I capitani, scesi per l’ultima volta a terra, andati in pensione, vivono appartati e sono spesso avvolti da una malinconia che ha del vagamente ottuso, un grugno che non trova la via di disfarsi di un’amara commozione. Di rado si vedono in darsena e se mai di sfuggita; hanno qualcosa di monarchi in esilio senza speranza. Non hanno amici, stanno raccolti e silenziosi in quella loro famiglia che sempre sognarono e mai ebbero. Con i marinai, con i quali furono insieme nel pericolo, non scambiano volentieri parole, pur vivendo insieme a Viareggio, loro stesso paese.
Se interrogati rispondono come prima dovessero superare un ribollimento; e insomma si comportano spesso o come avessero esaurita la propria vena o avessero sbagliato vita.
I vecchi marinai sono invece allegri, di una felice bambineria, si godono la pensione; hanno il viso chiaro dove non c’è dipinto un peccato, un invidioso pensiero, parlano con tutti, ricchi e poveri, con la stessa affettuosa arguzia, rispondono con tranquillità alle domande più improvvise.

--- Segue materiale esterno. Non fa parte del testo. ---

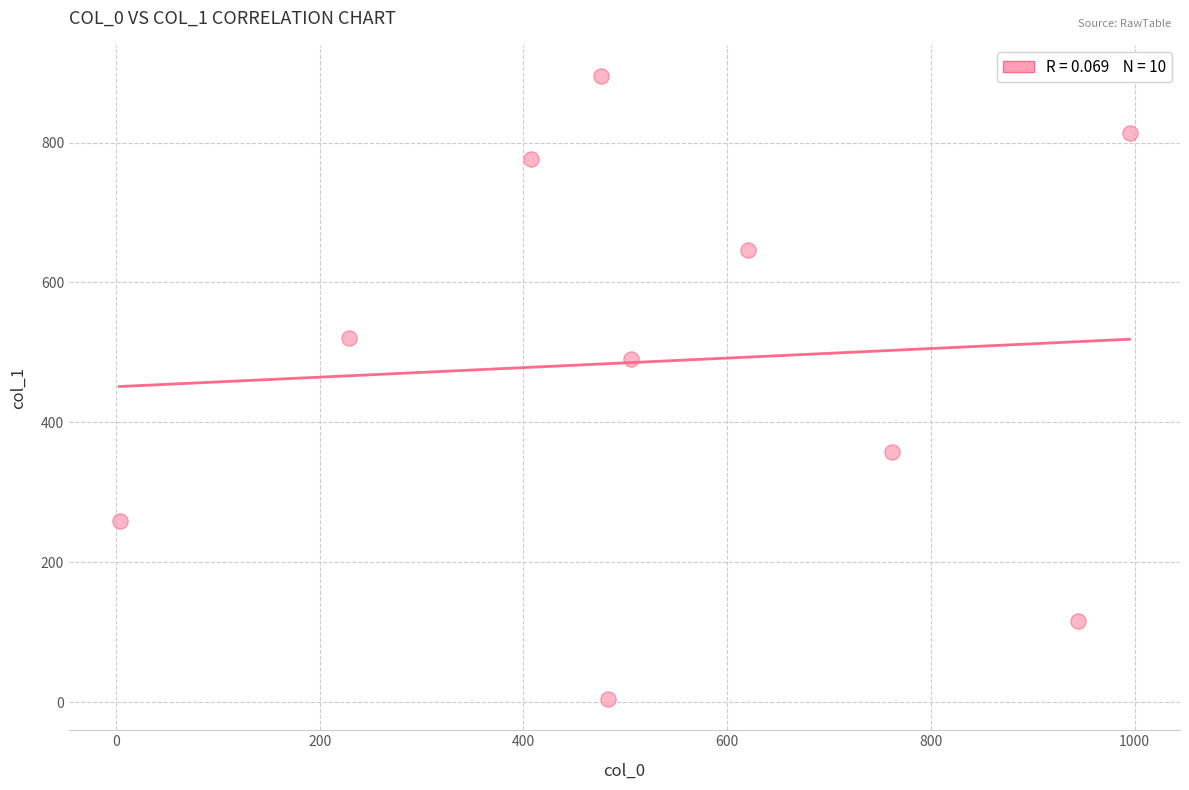

What is the range of Y values (max minus min)?

890.6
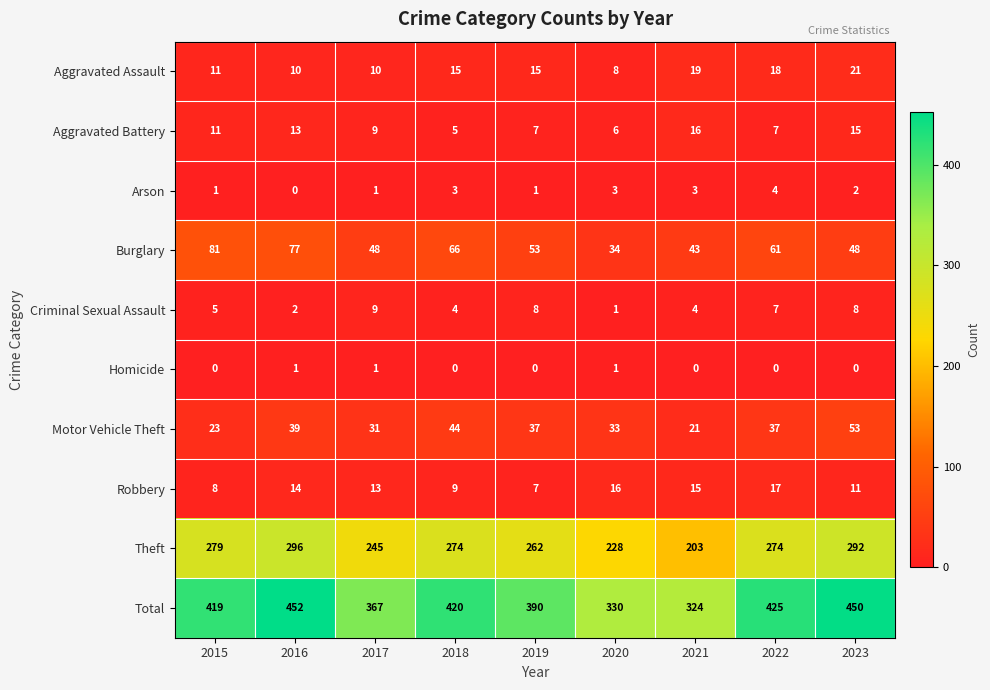

List the series in order of their peak value, highest first.

Total, Theft, Burglary, Motor Vehicle Theft, Aggravated Assault, Robbery, Aggravated Battery, Criminal Sexual Assault, Arson, Homicide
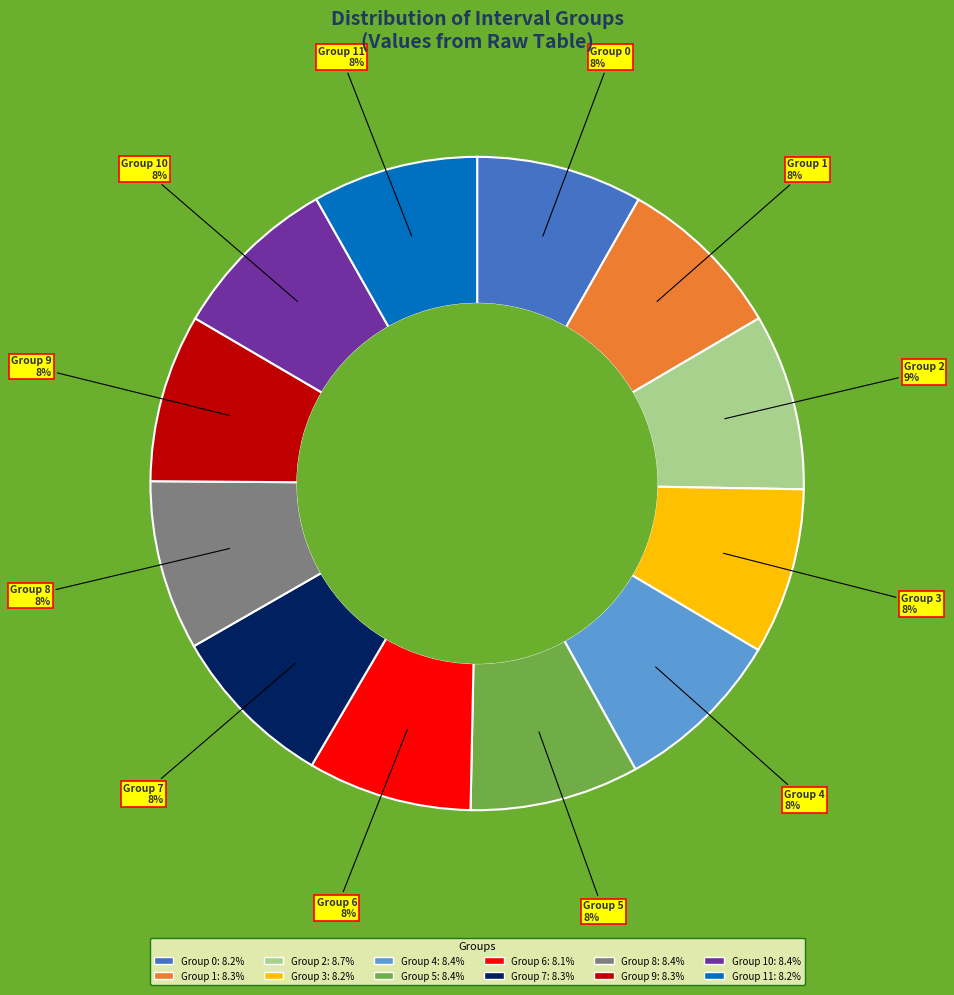

Does any single category account for the majority?

No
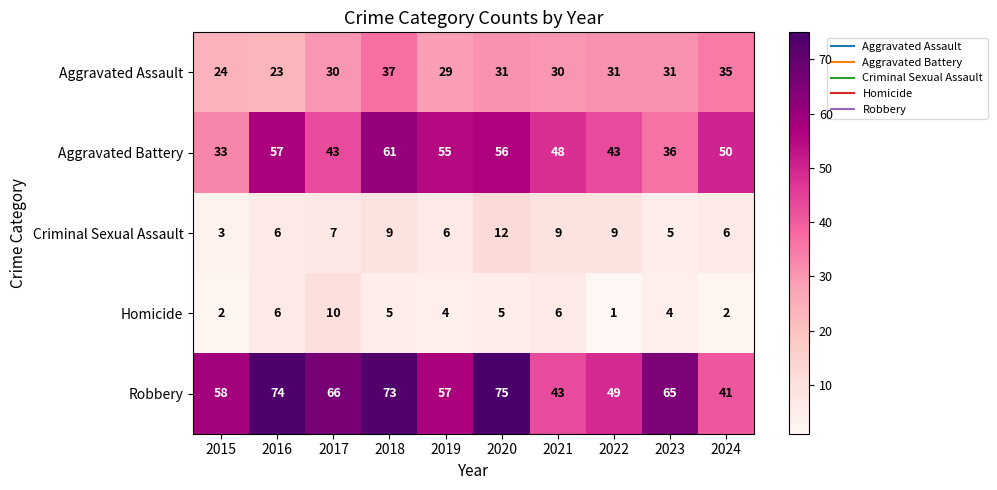

At how many categories does at least one series exceed 46?

10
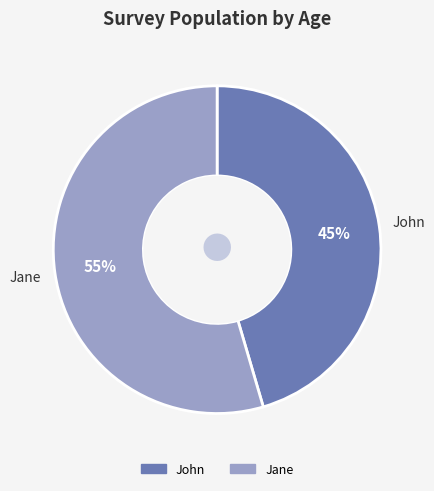

To the nearest percent, what is the combined percentage of John and Jane?

100%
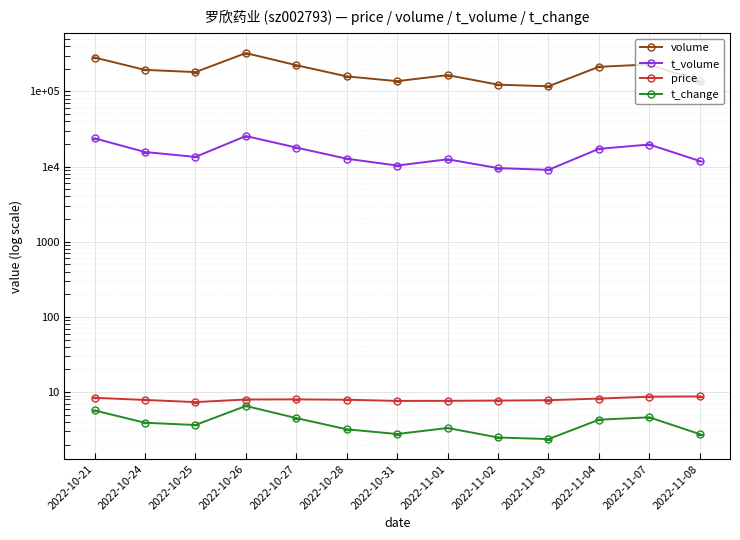

At which label does t_volume first exceed 13437?

2022-10-21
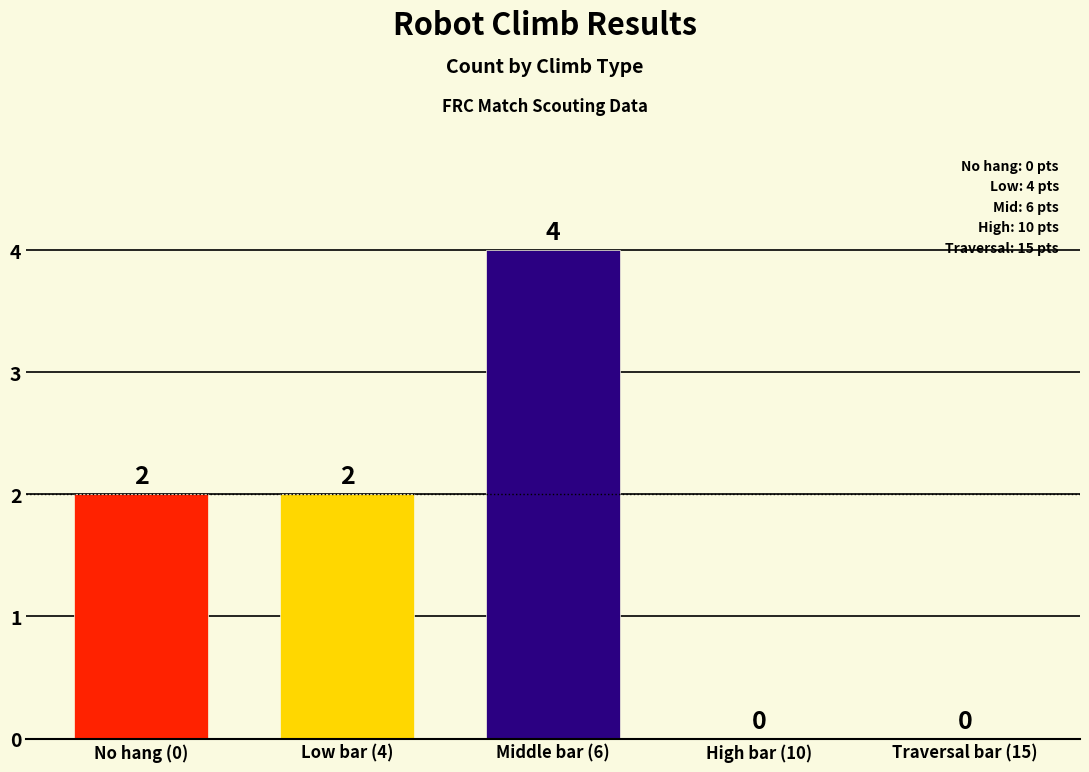

What is the sum of all values?

8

Forse il segreto di queste diverse vecchiaie è che i semplici marinai erano religiosi, incantati del mistero del mare, da una musica che ebbero tutto il tempo di ascoltare; i capitani invece stridevano nel loro archetto la brama del comando, ciechi a tutto il resto. Quella musica ancora consola ed appaga l’anima dei marinai; l’archetto del comando si è troncato.